## 抜粋本文
偏差値世代の成れの果て その3

偏差値教育の害が、今、この国を壁に突き当たらせていると私は見ています。
逆に言えば、今の日本が壁に突き当たり、泥沼から抜け出せないでもがいているのは、もしかしたら偏差値教育のせいなのではないか。最近よくそういうことを考えるようになりました。
偏差値教育を受けた今の50代の人たちが、実はある種の社会現象を引き起こしていて、それが日本の国として大きな問題になっているのではないかということです。
前回、前々回とそういうお話をさせていただいておりますが、実は、私はそういう仮説を立てて、いすみ鉄道でいろいろ行動計画を立てたり商品を作ったりしています。
この仮説というのはどういうことかというと、今の50代は偏差値教育の真っただ中を生き抜いてきた人たちでありますから、その人の能力を測る物差しを1つしか与えられてこなかったわけで、私たちの時代、勉強ができる優秀な人間は、皆都会の大学へ行って、優秀な順番に人気企業へ就職していったのです。

## 掲載データ
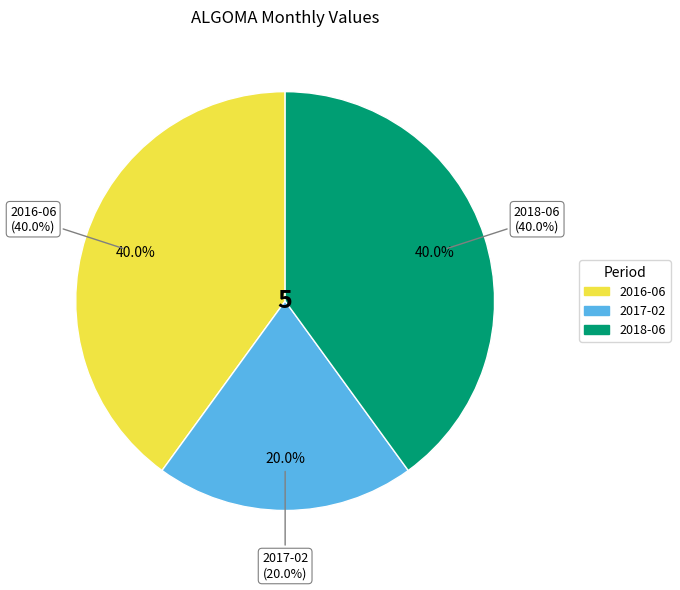

True or false: 2016-06 accounts for 40% of the total.

True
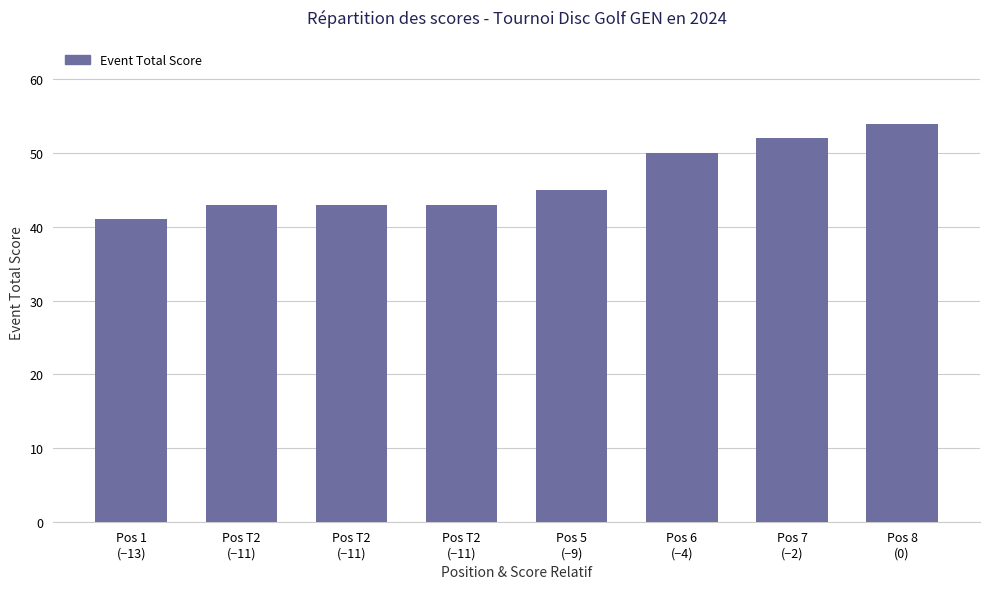

Are the bars horizontal?

No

## 練習問題
1. 本文から「偏差値教育」という語を含む文をすべて、原文どおりに抜き出してください。
2. 本文に基づき、次の問いに答えてください。
(a) 筆者が仮説を立てて行動計画や商品作りを行っている場所はどこですか。
(b) 偏差値教育を受けた世代として、本文が挙げている年代はいくつですか。
(c) 筆者の時代、勉強ができる優秀な人間は皆どこへ行ったとされていますか。
3. 本文を「逆に言えば、今の日本が壁に突」を含む箇所から書き始め、「のではないかということです。」まで書き直してください。その際、「泥沼」を「袋小路」に置き換えてください。
一覧は本文とは関係がありません。

## 解答例
1.
・偏差値教育の害が、今、この国を壁に突き当たらせていると私は見ています。
・逆に言えば、今の日本が壁に突き当たり、泥沼から抜け出せないでもがいているのは、もしかしたら偏差値教育のせいなのではないか。
・偏差値教育を受けた今の50代の人たちが、実はある種の社会現象を引き起こしていて、それが日本の国として大きな問題になっているのではないかということです。
・この仮説というのはどういうことかというと、今の50代は偏差値教育の真っただ中を生き抜いてきた人たちでありますから、その人の能力を測る物差しを1つしか与えられてこなかったわけで、私たちの時代、勉強ができる優秀な人間は、皆都会の大学へ行って、優秀な順番に人気企業へ就職していったのです。

2.
(a) いすみ鉄道
(b) 50代
(c) 都会の大学

3.
逆に言えば、今の日本が壁に突き当たり、袋小路から抜け出せないでもがいているのは、もしかしたら偏差値教育のせいなのではないか。最近よくそういうことを考えるようになりました。
偏差値教育を受けた今の50代の人たちが、実はある種の社会現象を引き起こしていて、それが日本の国として大きな問題になっているのではないかということです。